Approaching the checkout, Adam noticed that most of
the other trolleys were piled high with alcohol: cases of wine, boxes of beer, bottle after bottle of lethal-looking spirits. “Do people in France have, you know … some kind of problem?”
“English tourists, I think,” Rachel said. “I guess shopping must be cheaper on this side of the Channel.”
“Not as cheap as this,” Gabriel said. He smiled as he took control of the trolley and wheeled it straight through the line of tills, past the checkout staff who looked but saw nothing, and out into the car park.
They quickly loaded their purchases into cases and backpacks. Rachel saw Morag whispering to her brother and asked her what the matter was. “It’s wrong,” Morag said. “Not paying for things.”
Adam moved across and helped her load the things faster. “We haven’t got a lot of choice,” he said. “And it’s not like we’ve really paid for anything since we escaped.”
“I know, but this feels like … stealing.”
Adam looked at Rachel and shrugged. She glanced across at Gabriel and knew at once what he was thinking. They hadn’t talked about what he had done to the man on the train; it had just been accepted.

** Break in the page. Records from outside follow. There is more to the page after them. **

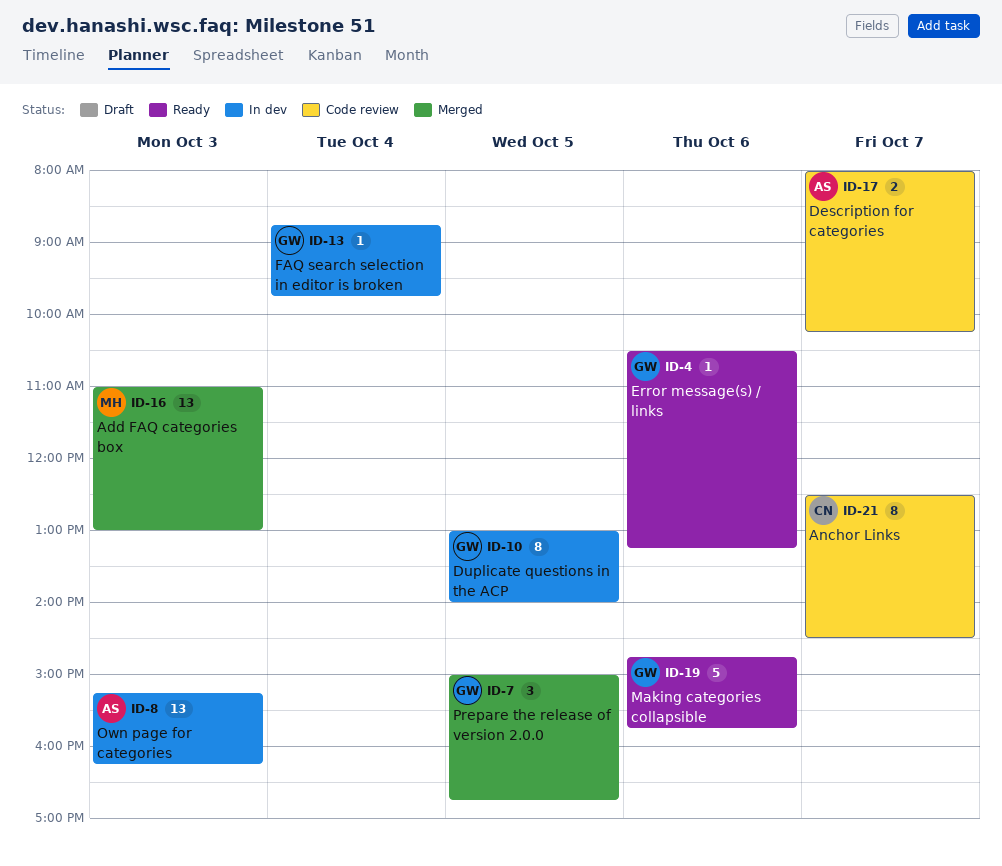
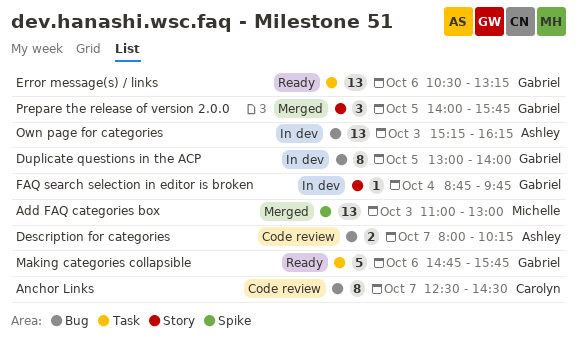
Error message(s) / links, estimate: 1 -> 13
Prepare the release of version 2.0.0, begins: 15:00 -> 14:00
Prepare the release of version 2.0.0, ends: 16:45 -> 15:45

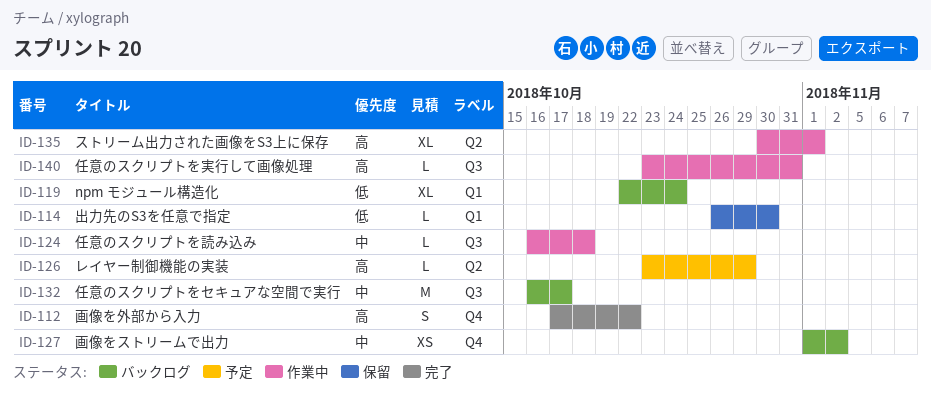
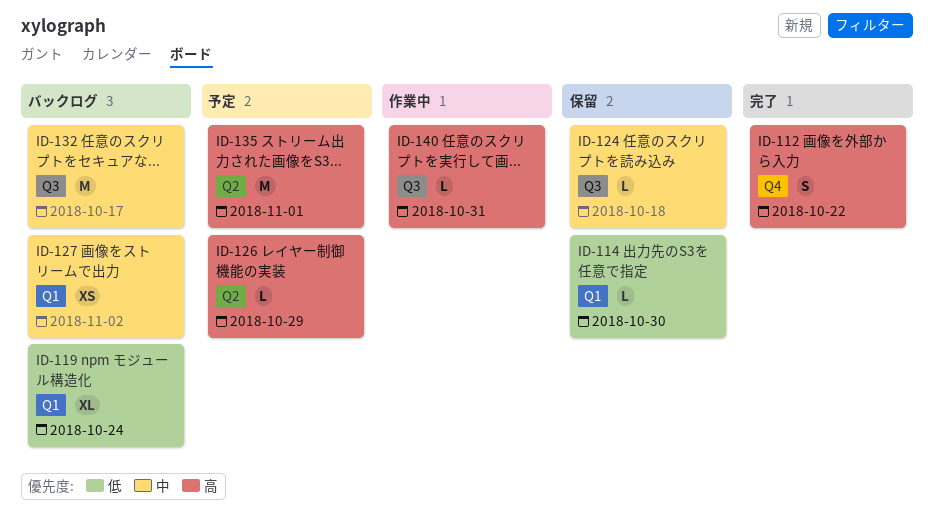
ID-124, status: 作業中 -> 保留
ID-127, label: Q4 -> Q1
ID-135, status: 作業中 -> 予定
ID-135, estimate: XL -> M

It had been necessary, Rachel knew that, but it did not mean she was completely comfortable with it.
Gabriel scanned the horizon, as he had done every few minutes since they’d been reunited with him, as though he knew something was coming. “We might have to do a lot worse than steal, before this is over,” he said.
It was getting dark quickly and, although the rain had stopped, it was starting to get very cold. Toilet roll or not, Rachel decided that they needed to get the younger twins indoors and, after walking back towards town for a few minutes, they turned into a quiet side street and stopped in front of a small hotel.